Además de que la medicación y los diagnósticos me otorgaron toda una nueva gama de chistes para contar en mi día a día, también me abrieron los ojos a dos verdades que se sintieron como un respiro de aire fresco: la primera fue que mis TOCs, actitudes raras y maneras de reaccionar al mundo tenían una explicación. La segunda, derivada de la primera, fue que mi personalidad es consecuencia de un trastorno. Sublime.
Durante mucho tiempo, he pensado que la preparatoria fue mi momento cúspide de creatividad, y que de ahí todo fue en picada. Fue una época en la que escribía un montón y me sentía muy motivado. En la que creía que había encontrado mi vocación y esas cosas.
Cuando esa energía comenzó a decaer, aplastada por paranoias y otros aspectos que no trataré a mucha profundidad, fue duro. Como una traición a mí mismo. Había dejado, en algún oscuro rincón, las ganas que me permitían hacer cosas que consideraba parte de mí, cuando en realidad podría haber sido mi mente dispersa buscando un nuevo enfoque.
== == ==
Indica, por favor, si cada afirmación concuerda con la sección del documento. Contesta sí o no y cita literalmente las palabras que lo deciden.
1. La medicación y los diagnósticos le dieron a quien narra nuevos chistes.
2. En la preparatoria, quien narra escribía poco.
3. Cuando esa energía empezó a decaer, quien narra lo vivió como algo fácil.
== == ==
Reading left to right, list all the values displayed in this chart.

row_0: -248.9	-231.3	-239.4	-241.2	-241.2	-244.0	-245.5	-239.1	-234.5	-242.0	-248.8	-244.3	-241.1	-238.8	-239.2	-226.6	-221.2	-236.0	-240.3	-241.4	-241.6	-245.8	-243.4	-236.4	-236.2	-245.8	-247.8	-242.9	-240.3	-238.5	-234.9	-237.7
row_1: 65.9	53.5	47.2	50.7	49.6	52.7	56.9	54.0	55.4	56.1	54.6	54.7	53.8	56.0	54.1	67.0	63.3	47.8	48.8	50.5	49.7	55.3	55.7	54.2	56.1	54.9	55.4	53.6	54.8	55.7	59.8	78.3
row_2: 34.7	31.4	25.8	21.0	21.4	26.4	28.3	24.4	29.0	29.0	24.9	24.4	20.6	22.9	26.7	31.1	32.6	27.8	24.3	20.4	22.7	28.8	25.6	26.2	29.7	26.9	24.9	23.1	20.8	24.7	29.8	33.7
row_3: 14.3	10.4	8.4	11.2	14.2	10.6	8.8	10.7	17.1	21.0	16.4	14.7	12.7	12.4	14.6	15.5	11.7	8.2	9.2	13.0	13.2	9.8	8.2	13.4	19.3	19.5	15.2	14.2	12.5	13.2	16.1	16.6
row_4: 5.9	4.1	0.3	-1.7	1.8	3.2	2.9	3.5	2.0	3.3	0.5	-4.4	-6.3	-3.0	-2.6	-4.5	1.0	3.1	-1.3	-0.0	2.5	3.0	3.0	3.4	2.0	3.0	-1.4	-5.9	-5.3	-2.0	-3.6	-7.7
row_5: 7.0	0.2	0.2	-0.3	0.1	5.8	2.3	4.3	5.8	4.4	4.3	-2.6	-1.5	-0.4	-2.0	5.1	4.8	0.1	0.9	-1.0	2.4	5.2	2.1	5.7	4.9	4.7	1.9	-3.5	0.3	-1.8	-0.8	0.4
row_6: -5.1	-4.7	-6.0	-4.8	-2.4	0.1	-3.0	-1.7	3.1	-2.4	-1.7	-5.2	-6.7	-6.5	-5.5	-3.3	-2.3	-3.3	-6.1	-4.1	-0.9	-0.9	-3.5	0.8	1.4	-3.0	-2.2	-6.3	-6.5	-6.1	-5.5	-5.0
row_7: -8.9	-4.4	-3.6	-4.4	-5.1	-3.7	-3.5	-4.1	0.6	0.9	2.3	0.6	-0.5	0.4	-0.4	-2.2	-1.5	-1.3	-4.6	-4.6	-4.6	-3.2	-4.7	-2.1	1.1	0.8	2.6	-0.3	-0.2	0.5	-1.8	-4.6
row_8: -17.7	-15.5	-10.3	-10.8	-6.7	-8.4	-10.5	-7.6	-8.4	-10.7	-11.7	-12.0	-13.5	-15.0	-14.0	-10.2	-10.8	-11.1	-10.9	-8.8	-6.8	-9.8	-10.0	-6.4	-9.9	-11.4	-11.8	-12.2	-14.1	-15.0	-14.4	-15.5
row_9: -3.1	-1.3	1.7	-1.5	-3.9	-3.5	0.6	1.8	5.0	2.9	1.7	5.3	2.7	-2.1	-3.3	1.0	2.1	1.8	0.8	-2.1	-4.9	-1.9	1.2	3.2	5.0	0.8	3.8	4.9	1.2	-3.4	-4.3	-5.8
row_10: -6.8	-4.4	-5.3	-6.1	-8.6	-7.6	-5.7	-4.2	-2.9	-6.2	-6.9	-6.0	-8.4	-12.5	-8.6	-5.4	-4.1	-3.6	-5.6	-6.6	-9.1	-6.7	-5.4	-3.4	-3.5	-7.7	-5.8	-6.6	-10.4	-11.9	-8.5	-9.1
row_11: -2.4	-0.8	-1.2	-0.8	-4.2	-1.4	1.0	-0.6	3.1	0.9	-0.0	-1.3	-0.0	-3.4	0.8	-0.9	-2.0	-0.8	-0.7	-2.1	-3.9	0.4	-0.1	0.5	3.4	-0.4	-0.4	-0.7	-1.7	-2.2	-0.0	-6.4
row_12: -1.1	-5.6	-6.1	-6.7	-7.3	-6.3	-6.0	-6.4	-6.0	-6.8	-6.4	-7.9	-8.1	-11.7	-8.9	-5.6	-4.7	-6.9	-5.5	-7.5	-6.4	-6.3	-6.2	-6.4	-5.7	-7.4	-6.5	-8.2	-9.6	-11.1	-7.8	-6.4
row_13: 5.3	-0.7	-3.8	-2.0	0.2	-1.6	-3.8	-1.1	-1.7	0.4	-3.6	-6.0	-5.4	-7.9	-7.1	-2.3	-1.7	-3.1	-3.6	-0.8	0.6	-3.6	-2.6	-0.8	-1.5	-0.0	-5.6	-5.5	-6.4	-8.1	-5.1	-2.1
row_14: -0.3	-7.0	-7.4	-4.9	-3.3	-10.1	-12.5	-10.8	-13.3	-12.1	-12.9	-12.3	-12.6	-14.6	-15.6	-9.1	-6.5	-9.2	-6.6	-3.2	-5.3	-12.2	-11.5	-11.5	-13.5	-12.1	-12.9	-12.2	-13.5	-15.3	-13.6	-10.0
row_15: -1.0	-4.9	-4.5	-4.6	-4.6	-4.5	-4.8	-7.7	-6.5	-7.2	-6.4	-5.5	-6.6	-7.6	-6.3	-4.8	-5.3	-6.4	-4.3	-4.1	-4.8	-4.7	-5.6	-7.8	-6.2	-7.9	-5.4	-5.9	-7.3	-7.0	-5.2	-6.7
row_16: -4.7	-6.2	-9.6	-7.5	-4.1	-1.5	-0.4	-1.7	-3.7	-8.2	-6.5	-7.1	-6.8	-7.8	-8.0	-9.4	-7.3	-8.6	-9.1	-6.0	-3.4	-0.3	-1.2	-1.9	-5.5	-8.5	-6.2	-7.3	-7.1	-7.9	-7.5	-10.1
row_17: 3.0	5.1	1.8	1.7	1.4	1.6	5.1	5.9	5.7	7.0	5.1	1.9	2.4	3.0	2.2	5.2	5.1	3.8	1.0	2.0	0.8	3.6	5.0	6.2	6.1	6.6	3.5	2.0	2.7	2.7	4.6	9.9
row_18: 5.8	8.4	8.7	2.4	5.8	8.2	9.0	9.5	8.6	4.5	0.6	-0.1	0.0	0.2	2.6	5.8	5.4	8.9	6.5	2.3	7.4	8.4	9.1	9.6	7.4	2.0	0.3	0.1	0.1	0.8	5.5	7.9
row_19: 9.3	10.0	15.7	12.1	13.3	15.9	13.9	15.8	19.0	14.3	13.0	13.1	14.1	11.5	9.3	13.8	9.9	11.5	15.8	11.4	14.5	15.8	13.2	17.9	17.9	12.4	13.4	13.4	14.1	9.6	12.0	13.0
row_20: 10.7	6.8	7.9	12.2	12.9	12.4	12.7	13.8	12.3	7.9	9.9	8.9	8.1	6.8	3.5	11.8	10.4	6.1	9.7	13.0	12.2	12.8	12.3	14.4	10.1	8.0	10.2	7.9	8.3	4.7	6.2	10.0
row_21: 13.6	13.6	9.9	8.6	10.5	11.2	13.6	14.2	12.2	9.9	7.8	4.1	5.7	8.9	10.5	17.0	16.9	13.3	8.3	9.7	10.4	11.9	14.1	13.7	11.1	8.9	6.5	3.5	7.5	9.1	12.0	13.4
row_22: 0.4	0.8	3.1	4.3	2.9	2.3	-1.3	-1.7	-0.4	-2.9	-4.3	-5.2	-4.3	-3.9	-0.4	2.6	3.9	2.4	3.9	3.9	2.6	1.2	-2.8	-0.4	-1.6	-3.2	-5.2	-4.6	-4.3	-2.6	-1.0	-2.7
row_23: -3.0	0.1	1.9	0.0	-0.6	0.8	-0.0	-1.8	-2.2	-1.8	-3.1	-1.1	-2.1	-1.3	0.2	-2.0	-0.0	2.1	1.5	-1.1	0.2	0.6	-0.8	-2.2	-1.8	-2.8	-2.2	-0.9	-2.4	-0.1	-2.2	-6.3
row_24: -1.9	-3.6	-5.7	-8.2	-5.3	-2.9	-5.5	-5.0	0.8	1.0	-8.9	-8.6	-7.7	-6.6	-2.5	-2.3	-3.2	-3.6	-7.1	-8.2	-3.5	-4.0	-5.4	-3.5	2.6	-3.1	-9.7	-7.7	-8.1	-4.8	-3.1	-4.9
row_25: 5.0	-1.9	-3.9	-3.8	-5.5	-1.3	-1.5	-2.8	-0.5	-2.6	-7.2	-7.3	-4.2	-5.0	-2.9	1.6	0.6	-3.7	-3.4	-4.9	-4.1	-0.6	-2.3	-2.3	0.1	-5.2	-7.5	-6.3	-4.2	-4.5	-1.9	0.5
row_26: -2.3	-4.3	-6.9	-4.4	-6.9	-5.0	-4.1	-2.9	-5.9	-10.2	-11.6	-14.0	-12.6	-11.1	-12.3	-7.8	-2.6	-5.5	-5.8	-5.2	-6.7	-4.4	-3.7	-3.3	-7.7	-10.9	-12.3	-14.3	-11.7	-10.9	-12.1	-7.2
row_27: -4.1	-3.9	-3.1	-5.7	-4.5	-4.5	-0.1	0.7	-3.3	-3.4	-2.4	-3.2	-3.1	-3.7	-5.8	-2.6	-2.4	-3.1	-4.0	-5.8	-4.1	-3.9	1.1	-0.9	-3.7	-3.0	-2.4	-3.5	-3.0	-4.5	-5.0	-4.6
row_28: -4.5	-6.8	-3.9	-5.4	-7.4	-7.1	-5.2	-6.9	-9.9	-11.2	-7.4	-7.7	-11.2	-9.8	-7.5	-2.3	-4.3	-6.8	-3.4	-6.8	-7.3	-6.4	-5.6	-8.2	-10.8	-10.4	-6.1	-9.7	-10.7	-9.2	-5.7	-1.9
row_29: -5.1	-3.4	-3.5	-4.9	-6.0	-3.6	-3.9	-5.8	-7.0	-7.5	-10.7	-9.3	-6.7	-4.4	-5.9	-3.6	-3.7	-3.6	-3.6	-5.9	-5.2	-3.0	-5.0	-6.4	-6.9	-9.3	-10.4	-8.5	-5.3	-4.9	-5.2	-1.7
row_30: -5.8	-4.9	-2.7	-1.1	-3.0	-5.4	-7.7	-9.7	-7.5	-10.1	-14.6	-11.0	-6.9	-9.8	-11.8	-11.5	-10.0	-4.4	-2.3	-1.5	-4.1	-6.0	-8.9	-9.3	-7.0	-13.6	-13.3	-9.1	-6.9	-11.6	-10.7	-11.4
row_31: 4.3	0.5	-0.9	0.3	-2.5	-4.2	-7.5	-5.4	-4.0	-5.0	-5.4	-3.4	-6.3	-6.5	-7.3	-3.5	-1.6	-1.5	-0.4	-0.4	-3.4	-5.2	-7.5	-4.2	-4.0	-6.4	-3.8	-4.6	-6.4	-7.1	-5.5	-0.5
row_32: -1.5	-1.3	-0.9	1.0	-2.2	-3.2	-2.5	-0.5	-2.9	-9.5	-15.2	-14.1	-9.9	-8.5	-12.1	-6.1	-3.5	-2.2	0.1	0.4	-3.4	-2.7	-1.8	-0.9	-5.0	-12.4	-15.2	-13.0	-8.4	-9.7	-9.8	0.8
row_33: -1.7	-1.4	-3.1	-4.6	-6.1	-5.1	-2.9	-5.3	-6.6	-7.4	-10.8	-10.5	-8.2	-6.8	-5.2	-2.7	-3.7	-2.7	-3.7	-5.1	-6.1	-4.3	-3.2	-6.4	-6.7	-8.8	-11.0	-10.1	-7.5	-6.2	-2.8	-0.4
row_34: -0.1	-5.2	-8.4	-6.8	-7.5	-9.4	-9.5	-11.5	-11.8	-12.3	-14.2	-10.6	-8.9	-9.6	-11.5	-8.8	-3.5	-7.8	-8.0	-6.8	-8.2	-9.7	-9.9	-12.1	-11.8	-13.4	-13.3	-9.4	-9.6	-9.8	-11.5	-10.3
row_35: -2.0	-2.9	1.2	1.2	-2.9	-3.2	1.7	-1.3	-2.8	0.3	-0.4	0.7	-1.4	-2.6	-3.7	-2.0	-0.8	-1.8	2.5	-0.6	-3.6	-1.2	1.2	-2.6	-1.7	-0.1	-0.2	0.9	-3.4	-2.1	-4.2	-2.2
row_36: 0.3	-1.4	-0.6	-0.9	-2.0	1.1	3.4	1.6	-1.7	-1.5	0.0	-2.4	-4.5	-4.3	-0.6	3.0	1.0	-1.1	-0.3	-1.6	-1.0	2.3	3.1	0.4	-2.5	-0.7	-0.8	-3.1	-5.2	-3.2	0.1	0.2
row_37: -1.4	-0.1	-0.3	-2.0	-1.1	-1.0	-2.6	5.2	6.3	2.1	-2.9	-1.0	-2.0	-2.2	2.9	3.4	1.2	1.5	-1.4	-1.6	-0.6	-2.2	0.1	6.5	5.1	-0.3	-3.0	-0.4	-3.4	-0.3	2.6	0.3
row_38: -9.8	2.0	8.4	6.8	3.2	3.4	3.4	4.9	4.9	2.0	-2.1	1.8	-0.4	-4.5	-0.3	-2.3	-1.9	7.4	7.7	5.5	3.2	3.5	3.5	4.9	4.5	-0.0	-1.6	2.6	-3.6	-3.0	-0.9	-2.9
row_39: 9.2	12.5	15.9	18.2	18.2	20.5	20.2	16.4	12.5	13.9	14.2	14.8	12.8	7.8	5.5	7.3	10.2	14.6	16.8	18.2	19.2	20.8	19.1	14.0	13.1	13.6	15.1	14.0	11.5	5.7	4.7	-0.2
== == ==
:: RESPUESTA A LA TAREA ::
1. Sí: "la medicación y los diagnósticos me otorgaron toda una nueva gama de chistes"
2. No: "Fue una época en la que escribía un montón y me sentía muy motivado."
3. No: "Cuando esa energía comenzó a decaer, aplastada por paranoias y otros aspectos que no trataré a mucha profundidad, fue duro."